Let $c$ be an element of a field $F$ of characteristic $p$ (prime). Then how to show that $x^p -x-c$ is irreducible over $F$ if it has no root in $F$?
I was trying using contradiction and by considering the corresponding splitting field, but could not conclude.
Best Answer
Let $L$ be the splitting field and $\alpha \in L$ a root. Consider the map $Gal(L/F) \to \mathbb Z/p\mathbb Z$ given by $\sigma \mapsto \sigma(\alpha)-\alpha$ (You should verify that this is well defined). Since $\mathbb Z/p\mathbb Z$ has no non-trivial subgroups, the map is either trivial or surjective. If the map is surjective, we deduce that the galois group acts transitively on the roots, hence the polynomial is irreducible. If the map is trivial, we deduce $\alpha \in F$, which is a contradiction to the assumption.
Without Galois theory (but somehow the same proof): Consider the isomorphism $\varphi: F[x]\to F[x], x \mapsto x+1$. The polynomial $f = x^p-x-c$ is fixed by $\varphi$, hence the irreducible factors are permuted by $\varphi$. Let the irreducible factors be $M := \{f_1, \dotsc, f_n \}$. Since there is no root in $F$, we have $n < p$.

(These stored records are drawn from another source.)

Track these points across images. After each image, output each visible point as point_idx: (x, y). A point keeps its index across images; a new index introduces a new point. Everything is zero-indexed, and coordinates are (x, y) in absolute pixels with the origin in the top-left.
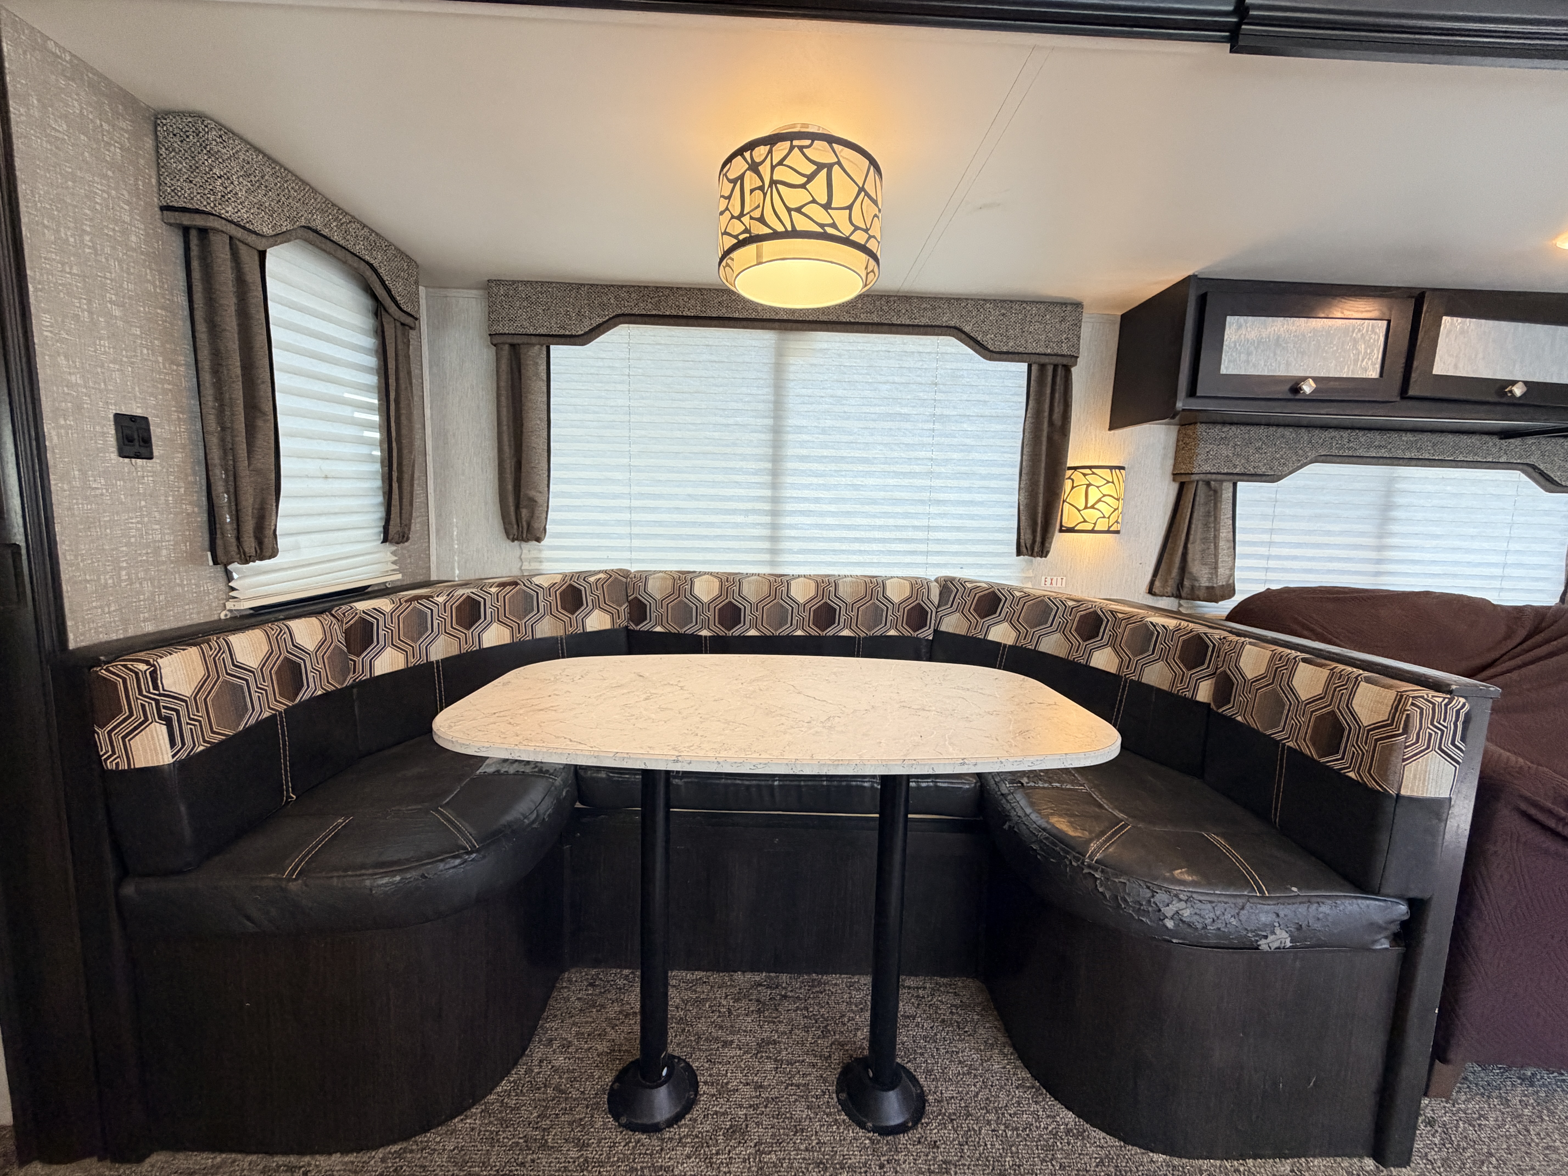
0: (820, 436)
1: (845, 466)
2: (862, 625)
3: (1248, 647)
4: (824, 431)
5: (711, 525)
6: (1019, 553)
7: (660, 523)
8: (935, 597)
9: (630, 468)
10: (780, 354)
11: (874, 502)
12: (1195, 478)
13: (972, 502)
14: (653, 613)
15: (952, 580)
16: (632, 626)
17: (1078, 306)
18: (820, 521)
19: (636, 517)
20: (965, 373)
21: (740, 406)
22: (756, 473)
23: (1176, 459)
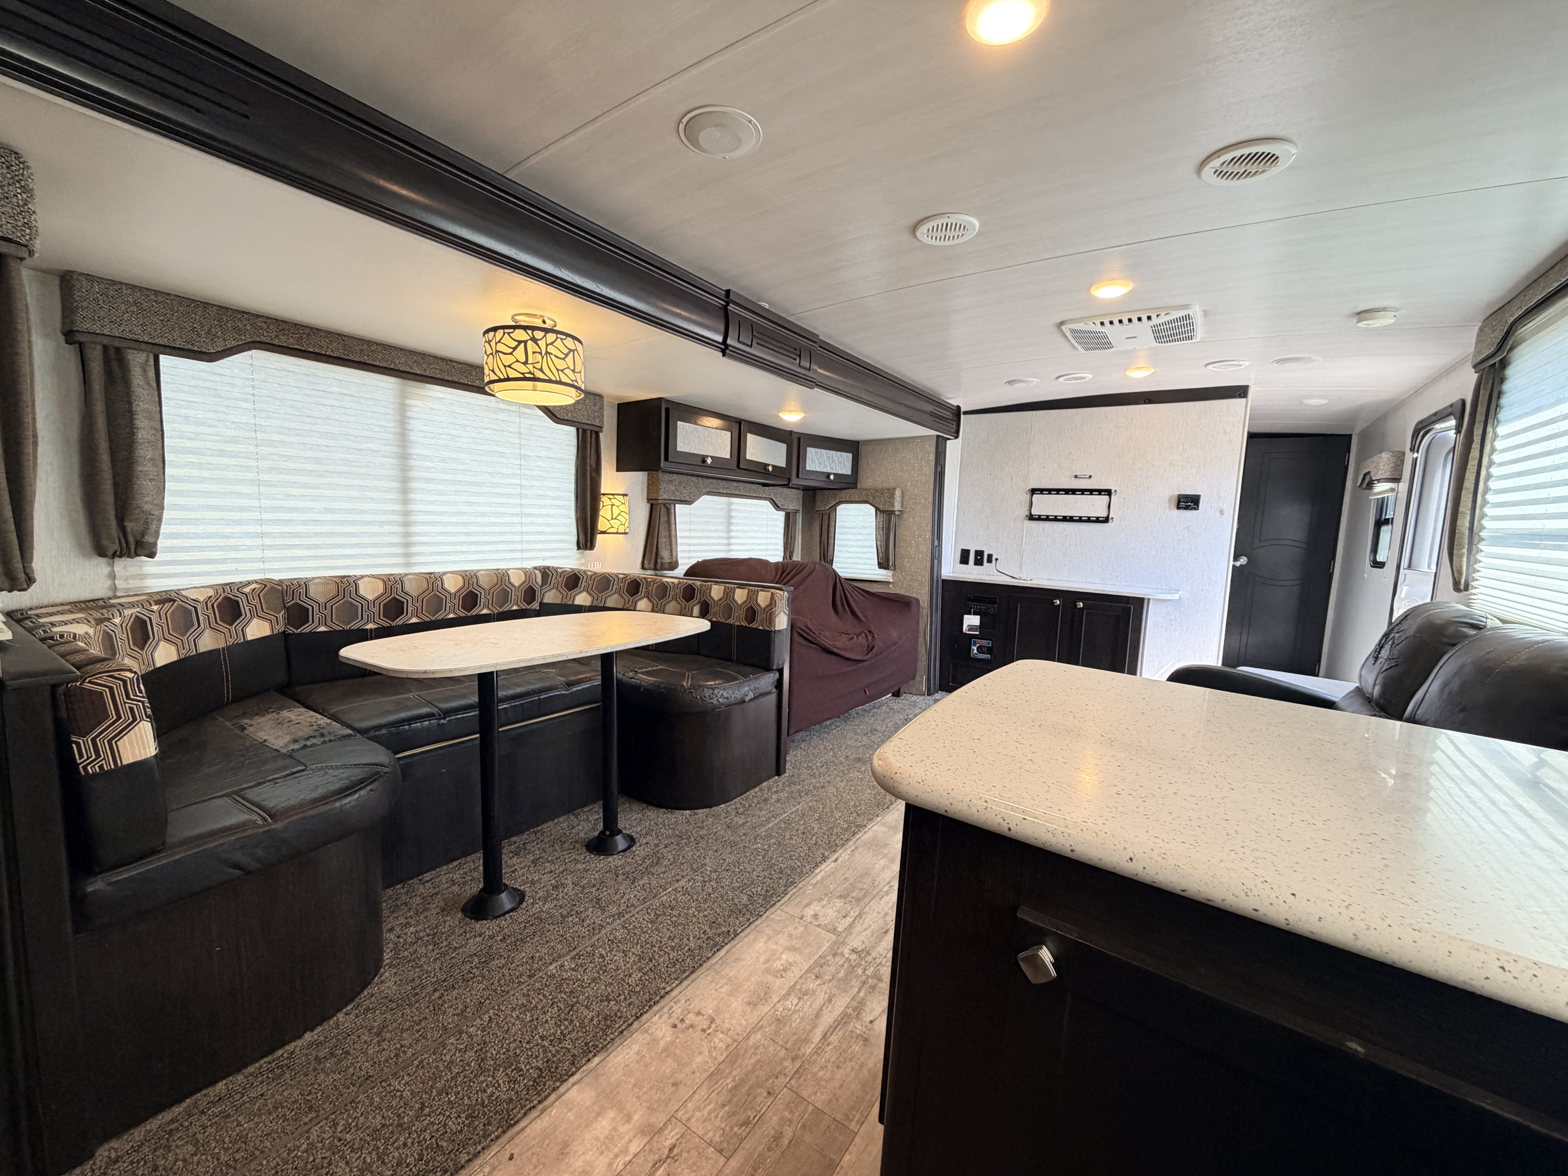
0: (441, 464)
1: (462, 488)
2: (496, 604)
3: (714, 586)
4: (443, 460)
5: (349, 535)
6: (579, 548)
7: (296, 535)
8: (539, 580)
9: (259, 483)
10: (403, 396)
11: (484, 515)
12: (660, 501)
13: (547, 515)
14: (316, 614)
15: (548, 568)
16: (292, 630)
17: (601, 396)
18: (445, 529)
19: (267, 529)
20: (538, 428)
21: (370, 434)
22: (389, 490)
23: (648, 490)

$\langle \varphi \rangle \cong \mathbb Z/p\mathbb Z$ acts on $M$, hence we get a homomorphism $\langle \varphi \rangle \cong \mathbb Z/p\mathbb Z \to S_n$. From $n<p$ we deduce that this homomorphism is trivial, hence the action is trivial, so all irreducible factors are fixed by $\varphi$. You should finish the proof by showing that $\varphi$ does not fix any polynomials of degree $1, 2 ,\dotsc, p-1$. Hence the only irreducible factor can be $f$ itself.